I have written about similar toys and lights earlier too, but toys these days outdo all possible ways of cost-effectiveness. What you see in pics and videos for this post are fancy light balloon lights. These are available on the roadside for INR 50($0.6) but cost less than INR 20 ($0.25) to manufacture. Just take a moment to think about how ridiculous that price is. For INR 20, you get 2 high-quality medium thickness balloons, 28 LEDs, 3AA Batteries, a PCB with an ASIC LED driver, a push-button switch, 3m long single-stranded 26AWG wire, 2 battery spring contacts, 3 injection-moulded hard plastic handle pieces, long flexible plastic tube and a plastic ring to hold everything in place. How crazy is that? That’s the power of Chinese manufacturing at scale. You can say whatever you want about the geopolitical situation, folks from China do know how to manufacture electronic stuff, period. Just imagine how you might solder 28 LEDs on a bare wire, at least that would amount to some cost. How on earth is this so cheap?
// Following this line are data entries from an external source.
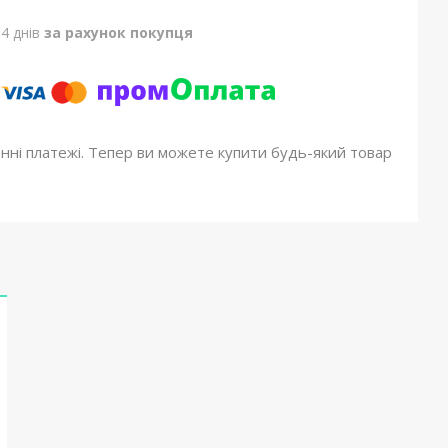
4 днів
за рахунок покупця
онні платежі. Тепер ви можете купити будь-який товар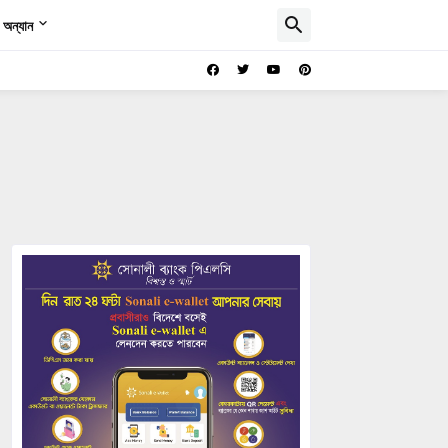
অন্যান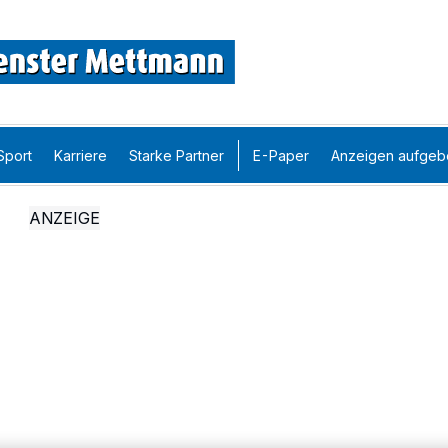
Sport
Karriere
Starke Partner
E-Paper
Anzeigen aufgeb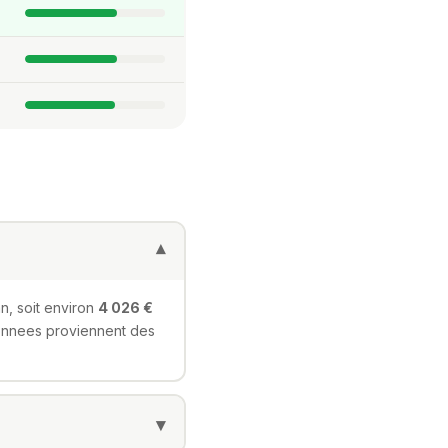
▾
n, soit environ
4 026 €
 donnees proviennent des
▾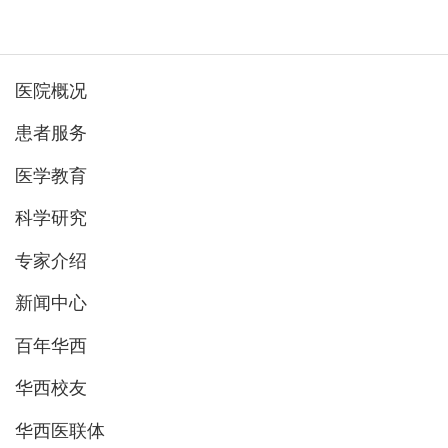
医院概况
患者服务
医学教育
科学研究
专家介绍
新闻中心
百年华西
华西校友
华西医联体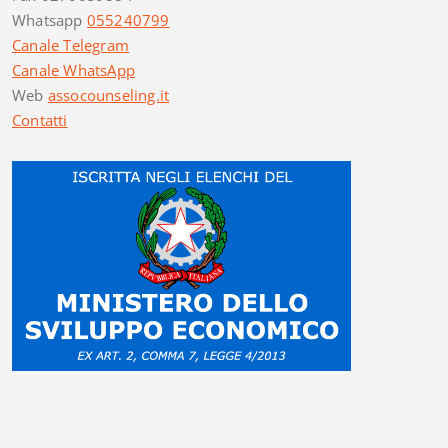
Whatsapp
055240799
Canale Telegram
Canale WhatsApp
Web
assocounseling.it
Contatti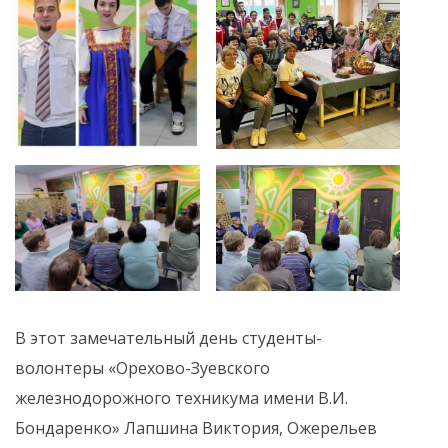
В этот замечательный день студенты-
волонтеры «Орехово-Зуевского
железнодорожного техникума имени В.И.
Бондаренко» Лапшина Виктория, Ожерельев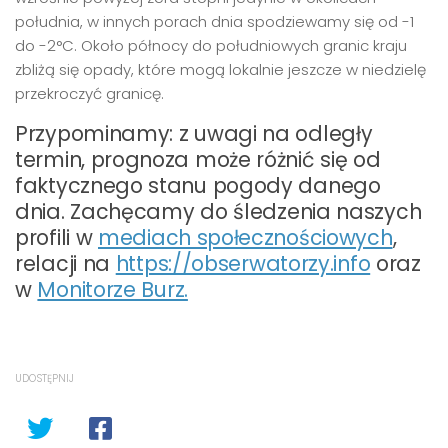
południa, w innych porach dnia spodziewamy się od -1
do -2°C. Około północy do południowych granic kraju
zbliżą się opady, które mogą lokalnie jeszcze w niedzielę
przekroczyć granicę.
Przypominamy: z uwagi na odległy
termin, prognoza może różnić się od
faktycznego stanu pogody danego
dnia. Zachęcamy do śledzenia naszych
profili w
mediach społecznościowych
,
relacji na
https://obserwatorzy.info
oraz
w
Monitorze Burz.
UDOSTĘPNIJ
Coming to the electronics teardown, all that the PCB contains are the leads for the battery, a push button connected to a custom ASIC LED driver with 28 LEDs(each of a single colour type) all connected in parallel on an approx 3m wire. The push-button cycles through 3 modes(PWM drive) of LED blinking operation on the sequential presses of the button and finally turns OFF. I measured the power consumption of the circuit. On steady-state mode consumes approximately 60mA of current amounting to 2mA/LED. On the blinking states, it’s around 35mA in total. Considering the total price, the custom ASIC will be costing INR 2-3. That’s insane. It’s always fun to figure out how these toys are put together.